Why? The obvious answer is bitterness over not being retained, or perhaps even some twisted idea of loyalty to Jim Grobe. Whatever the case, this is a man who threw away everything. He’s banned for life from Wake Forest Athletics. He was fired from IMG College. He’ll almost certainly never get another job in athletics again. And for what? To stick it to Dave Clawson and/or Ron Wellman? Out of sheer blind anger? I have no idea, because every time I put myself in that mindset, or even try to, my brain short circuits. I love Wake Forest, and even if it was a school I loathe athletically or even ethically, I’d know my role and realize that some bizarre form of vigilante “justice”, even if cathartic, is foolish, pointless, and likely to bite me.
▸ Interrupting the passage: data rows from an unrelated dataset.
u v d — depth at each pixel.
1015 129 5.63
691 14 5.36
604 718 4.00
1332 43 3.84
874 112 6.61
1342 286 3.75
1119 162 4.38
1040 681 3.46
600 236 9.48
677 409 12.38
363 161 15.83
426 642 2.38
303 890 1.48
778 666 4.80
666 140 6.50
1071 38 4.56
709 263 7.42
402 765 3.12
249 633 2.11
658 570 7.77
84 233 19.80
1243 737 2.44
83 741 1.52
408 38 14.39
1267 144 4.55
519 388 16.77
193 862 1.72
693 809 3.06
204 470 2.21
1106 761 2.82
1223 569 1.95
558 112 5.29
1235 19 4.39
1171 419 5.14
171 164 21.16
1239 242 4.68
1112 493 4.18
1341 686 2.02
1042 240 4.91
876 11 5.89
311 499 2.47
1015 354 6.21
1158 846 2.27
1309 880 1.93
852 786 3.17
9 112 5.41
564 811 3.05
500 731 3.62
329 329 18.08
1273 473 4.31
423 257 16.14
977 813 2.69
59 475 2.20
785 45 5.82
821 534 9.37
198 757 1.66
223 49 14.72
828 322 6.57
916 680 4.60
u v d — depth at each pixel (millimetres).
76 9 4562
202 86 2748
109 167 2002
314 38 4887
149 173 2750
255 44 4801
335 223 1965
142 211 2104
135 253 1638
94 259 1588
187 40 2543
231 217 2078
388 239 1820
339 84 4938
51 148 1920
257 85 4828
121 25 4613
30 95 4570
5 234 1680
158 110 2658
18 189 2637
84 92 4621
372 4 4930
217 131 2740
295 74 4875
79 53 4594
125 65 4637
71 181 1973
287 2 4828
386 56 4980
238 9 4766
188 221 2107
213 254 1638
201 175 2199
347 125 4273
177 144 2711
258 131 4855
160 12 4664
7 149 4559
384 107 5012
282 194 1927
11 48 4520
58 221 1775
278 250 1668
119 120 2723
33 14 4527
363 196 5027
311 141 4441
Sports are fun. Sports are an escape. Sports are family. Sports are unity. Sure, there’s the agony of losses. Sure, we may argue about whether Bryant Crawford is a showoff, or if John Wolford deserves to start, or if soccer is dumb and we hate it because really, a title decided on penalty kicks? But in the end, we’re family. And even if we’re interacting with other families we can’t stand, for the most part sports are sports. If a Duke grad was being mugged, I’d stop the thief and stay with the victim as long as needed, because sports hate isn’t real hate. Sports are sports.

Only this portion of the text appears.